Ex-couple battles over engagement rings he bought with her credit card

Boy meets girl. He proposes with rings he bought with her credit card. Then they break up — and end up in a court battle over who owes whom what.

Ex countersues former fiancée, saying he never owed her for rings and she kept his stuff

At one time, Mike McLaughlin and Corinne McKay had engagement rings with matching pink stones. When they split, they ended up in a legal battle over who owed who for the $3,490 jeweller bill. (Shutterstock / Zaharia Bogdan Rares)

Boy meets girl.

He proposes with matching rings he bought with her credit card.

She says yes, but they break up — and end up in a legal battle over who owes whom what.

She says he needs to pay her back for the rings, but he says they're basically even because she didn't give back his PlayStation, flat screen TV, surround sound system, microwave and a "professional" set of pots and pans when they split.

In short, that's the story of a B.C. couple that ended up going through the Civil Resolution Tribunal to settle things.

(Spoiler: she wins.)

Borrowed card to buy rings

Mike McLaughlin planned to propose to Corinne McKay in early 2017.

He didn't have his own credit card so asked to borrow hers to buy engagement rings with matching pink gemstones for $3,490.

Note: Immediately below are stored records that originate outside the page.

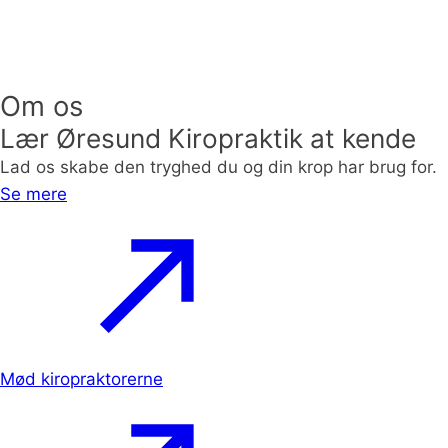
Om os
Lær Øresund Kiropraktik at kende
Lad os skabe den tryghed du og din krop har brug for.
Se mere
Mød kiropraktorerne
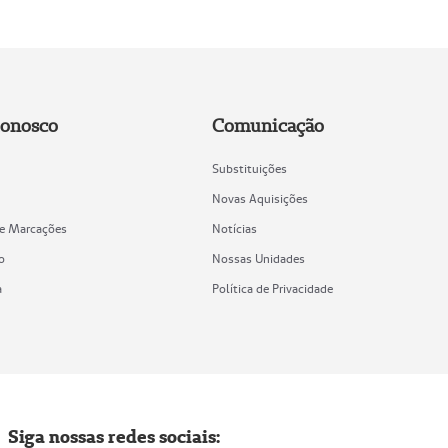
Conosco
Comunicação
Substituições
Novas Aquisições
de Marcações
Notícias
o
Nossas Unidades
a
Política de Privacidade
Siga nossas redes sociais:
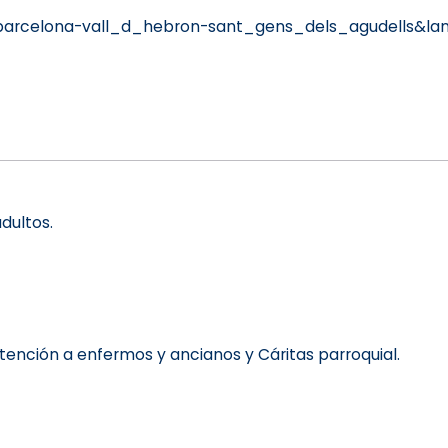
barcelona-vall_d_hebron-sant_gens_dels_agudells&la
dultos.
 atención a enfermos y ancianos y Cáritas parroquial.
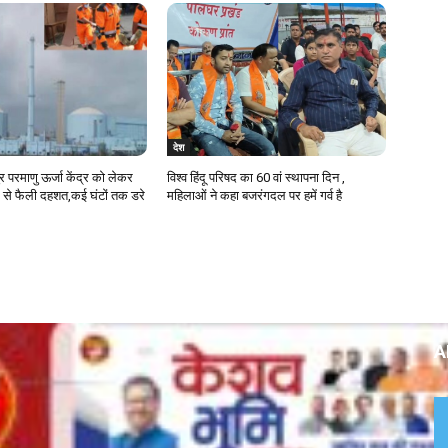
देश
ुर परमाणु ऊर्जा केंद्र को लेकर
विश्व हिंदू परिषद का 60 वां स्थापना दिन ,
 से फैली दहशत,कई घंटों तक डरे
महिलाओं ने कहा बजरंगदल पर हमें गर्व है
A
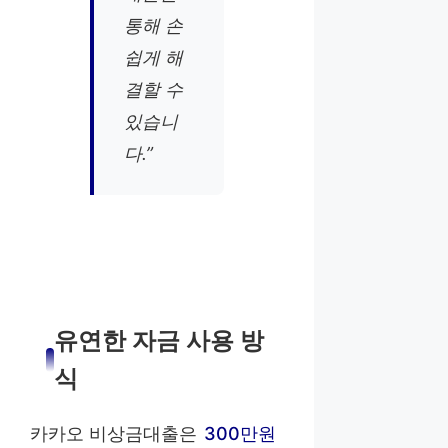
통해 손
쉽게 해
결할 수
있습니
다.”
유연한 자금 사용 방
식
카카오 비상금대출은
300만원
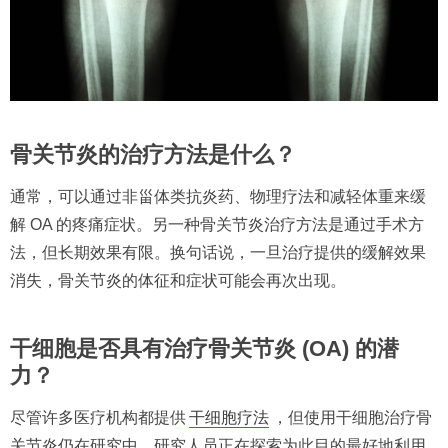
骨关节炎的治疗方法是什么？
通常，可以通过非甾体类抗炎药、物理疗法和减轻体重来缓
解 OA 的疼痛症状。另一种骨关节炎治疗方法是通过手术方
法，但长期效果有限。换句话说，一旦治疗提供的缓解效果
消失，骨关节炎的体征和症状可能会再次出现。
干细胞是否具有治疗骨关节炎 (OA) 的潜
力？
尽管许多医疗机构都提供
干细胞疗法
，但使用干细胞治疗骨
关节炎仍在研究中。研究人员正在探索为此目的最好地利用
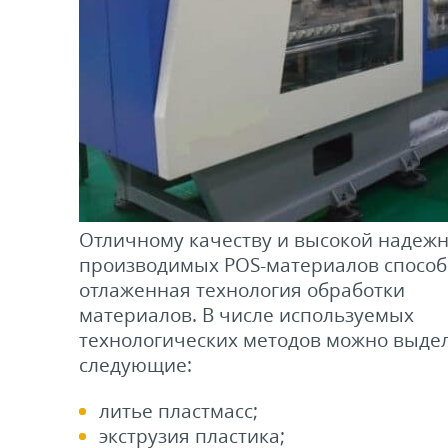
Отличному качеству и высокой надежн
производимых POS-материалов способ
отлаженная технология обработки
материалов. В числе используемых
технологических методов можно выде
следующие:
литье пластмасс;
экструзия пластика;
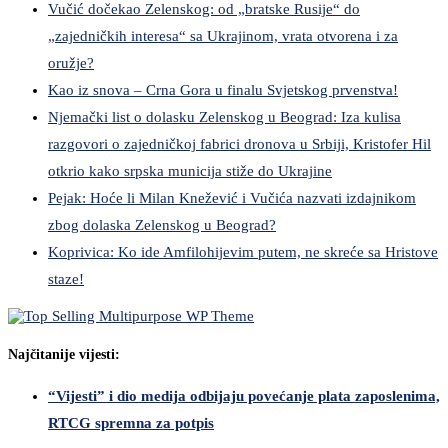
Vučić dočekao Zelenskog: od „bratske Rusije“ do
„zajedničkih interesa“ sa Ukrajinom, vrata otvorena i za
oružje?
Kao iz snova – Crna Gora u finalu Svjetskog prvenstva!
Njemački list o dolasku Zelenskog u Beograd: Iza kulisa
razgovori o zajedničkoj fabrici dronova u Srbiji, Kristofer Hil
otkrio kako srpska municija stiže do Ukrajine
Pejak: Hoće li Milan Knežević i Vučića nazvati izdajnikom
zbog dolaska Zelenskog u Beograd?
Koprivica: Ko ide Amfilohijevim putem, ne skreće sa Hristove
staze!
Najčitanije vijesti:
“Vijesti” i dio medija odbijaju povećanje plata zaposlenima,
RTCG spremna za potpis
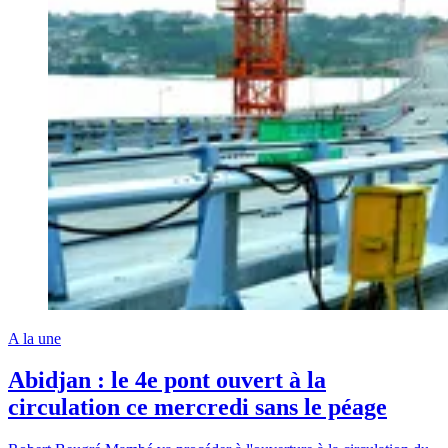
A la une
Abidjan : le 4e pont ouvert à la
circulation ce mercredi sans le péage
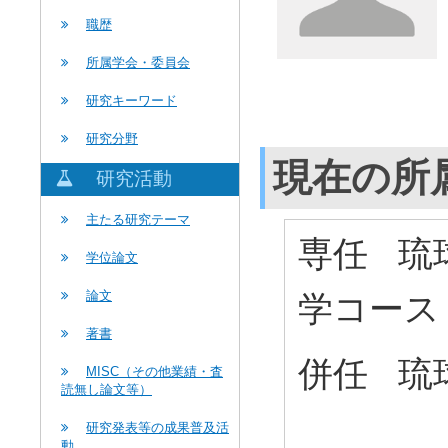
職歴
所属学会・委員会
研究キーワード
研究分野
現在の所
研究活動
主たる研究テーマ
専任 琉
学位論文
論文
学コース
著書
併任 琉
MISC（その他業績・査
読無し論文等）
研究発表等の成果普及活
動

She said yes — to handing over her card, and the proposal — and agreed he could pay her back at $500 a month.

Then they broke up. (It was "abrupt," according to the tribunal ruling.)

Mike McLaughlin borrowed his then-girlfriend's credit card to buy the rings he used to propose to her. They ended up in court over whether he said he'd pay her back. (Bert Savard/CBC)

McKay sued her ex-fiancé over the rings, saying he hadn't paid her back a penny.

He sued her back, saying he never agreed to repay her in the first place. He also said she didn't give back $4,900 worth of his stuff — the aforementioned, plus a couch and matching chair.

The tribunal ruled in McKay's favour on Nov. 2. The decision noted text messages and recordings McKay had proving McLaughlin agreed to pay her back.

He was ordered to repay his ex in full for the rings. She'll have 10 days to give them back once she's paid.

If McLaughlin doesn't want the rings back, the tribunal said she's free to do what she wants with them.

But what about the PlayStation?

As for McLaughlin's stuff — his counterclaim was dismissed.

McKay had tried to give the belongings back more than once, the tribunal found. At one point, McLaughlin and three friends brought two trucks to the ex-couple's old home to pack up his things.

He left with one load, saying he'd be back for the rest but never came back.

One of the things McLaughlin left behind when he moved out after a breakup: his PlayStation.

When McKay asked him about it later, he told her to "throw it away" and said "it doesn't matter."

"I find that Ms. Mckay made reasonable attempts to ensure that Mr. Mclaughlin could retrieve all of his belongings and ... she may now dispose of them as she sees fit," wrote a tribunal member in the ruling.